The Hurt Locker was indeed the more deserving film this year (actually, pretty much all the other nominees were more deserving than Avatar), and the Academy were right in awarding it Best Picture and the five other trophies it took along with it. What Kathryn Bigelow constructed and delivered was nothing short of a breathtaking masterpiece. Forget the fact she’s a woman. It has nothing to do with her victory. Of course, it was glorious to see a female director not only take Best Director but have her film win Best Picture, as well. But it’s ultimately irrelevant to what makes the film such a worthy choice by the Academy.
With tension so tight, you can barely stand it, The Hurt Locker is a viseceral experience like nothing else in 2009. Those bomb defusing sequences still have the power to take your damn breath away, regardless of knowing the ultimate outcome. Even with its 130 minute running time, Bigelow barely ever lets up, and the film keeps you in its firm grip from its startling opening sequence to its sublime conclusion. Barry Ackroyd’s tight and frenetic cinematography places you right at the heart of the action, and it’s a travesty he wasn’t the Oscar victor. You feel every moment of this film like you’re stuck in the centre of the gripping action. This is probably as close as most of us will ever get to really being in a warzone, and we feel that experience like never before.
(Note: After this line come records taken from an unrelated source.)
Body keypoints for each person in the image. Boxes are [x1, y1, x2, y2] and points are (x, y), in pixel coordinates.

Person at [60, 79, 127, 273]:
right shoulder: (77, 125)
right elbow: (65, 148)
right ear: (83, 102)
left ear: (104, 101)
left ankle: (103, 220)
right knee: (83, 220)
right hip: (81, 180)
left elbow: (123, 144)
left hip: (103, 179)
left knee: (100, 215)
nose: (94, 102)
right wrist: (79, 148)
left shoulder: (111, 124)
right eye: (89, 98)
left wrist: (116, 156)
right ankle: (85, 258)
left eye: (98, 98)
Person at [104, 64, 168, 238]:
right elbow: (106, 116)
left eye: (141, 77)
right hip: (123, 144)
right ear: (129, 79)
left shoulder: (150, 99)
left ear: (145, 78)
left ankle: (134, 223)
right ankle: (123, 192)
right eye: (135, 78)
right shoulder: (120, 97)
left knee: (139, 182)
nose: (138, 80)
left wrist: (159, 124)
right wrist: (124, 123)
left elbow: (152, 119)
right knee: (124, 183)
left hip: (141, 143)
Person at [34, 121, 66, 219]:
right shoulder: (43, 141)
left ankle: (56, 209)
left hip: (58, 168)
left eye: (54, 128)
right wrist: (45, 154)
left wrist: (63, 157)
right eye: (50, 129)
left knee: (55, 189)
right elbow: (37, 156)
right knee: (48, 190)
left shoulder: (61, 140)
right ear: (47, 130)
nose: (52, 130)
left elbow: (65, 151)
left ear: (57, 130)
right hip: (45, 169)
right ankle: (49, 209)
But for all its brilliantly-crafted action, The Hurt Locker also stands as a wonderful character piece. Too often, films of the war genre focus on the battle, and forget about the men fighting it. Working from Mark Boal’s sensational screenplay, The Hurt Locker avoids this pitfall by delivering a captivating narrative filled with fully-developed characters who we actually give a damn about. As the wild-card James, Jeremy Renner is a true revelation, and, after years of being a bit-player, he was finally able to show us what he was really made of. James is a war man, through and through, and Renner instills such cocky confidence and cheeky charisma in a man who knows nothing else but life in a warzone. But beneath that bravado is a deeply affected soul, and Renner takes such beautiful care with revealing his layered performance. Providing great support to Renner are Anthony Mackie and Brian Geraghty as Sanborn and Eldridge. The three have such terrific chemistry together, and they play off each other so perfectly. Together, they form such a brilliant trio of characters who you cannot help but adore.
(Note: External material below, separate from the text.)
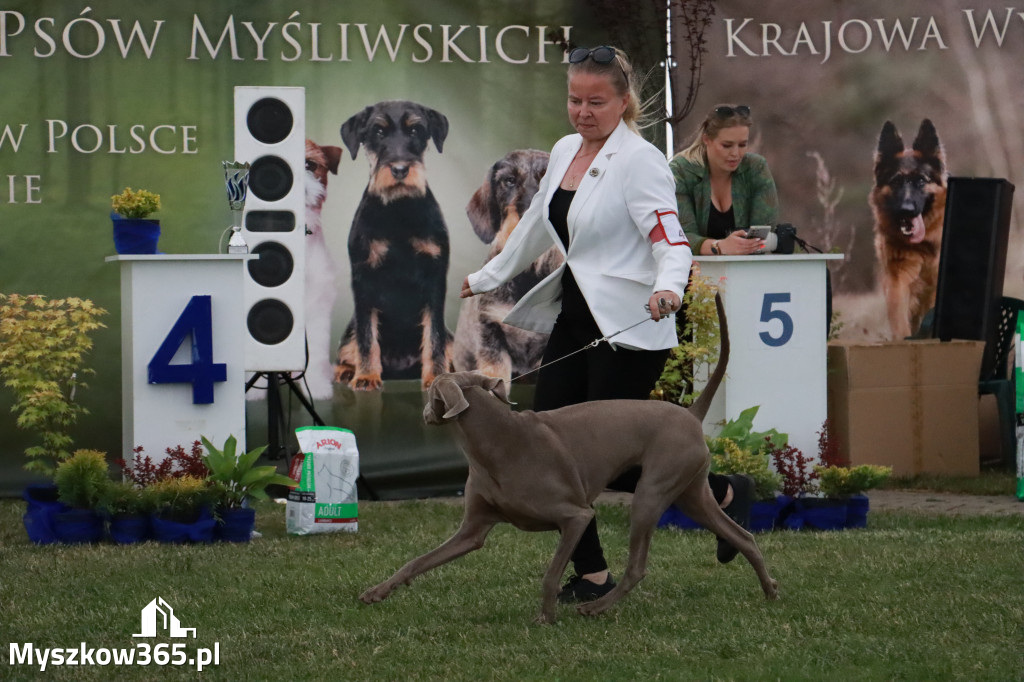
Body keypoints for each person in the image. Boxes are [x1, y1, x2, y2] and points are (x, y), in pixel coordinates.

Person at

Standing as both one of the greatest war films of all time and one of the greatest films of the 21st century, The Hurt Locker is an absolute triumph. It was the film to finally end the curse of sexism plaguing the Academy Awards, but it represents so much more than just the gender of its director. It’s a raw and brutal look at the life of a soldier. It’s a thrilling and dazzling ride. And its execution is crafted with deft skill by all involved in its production. It’s nothing short of a miracle such a small film was able to sweep the Academy Awards, but we can thank god it did. It proved that, every now and then, artistic merit can triumph over box-office dollars and public adoration. The right film won this year, and The Hurt Locker was the truly deserving winner of Best Picture.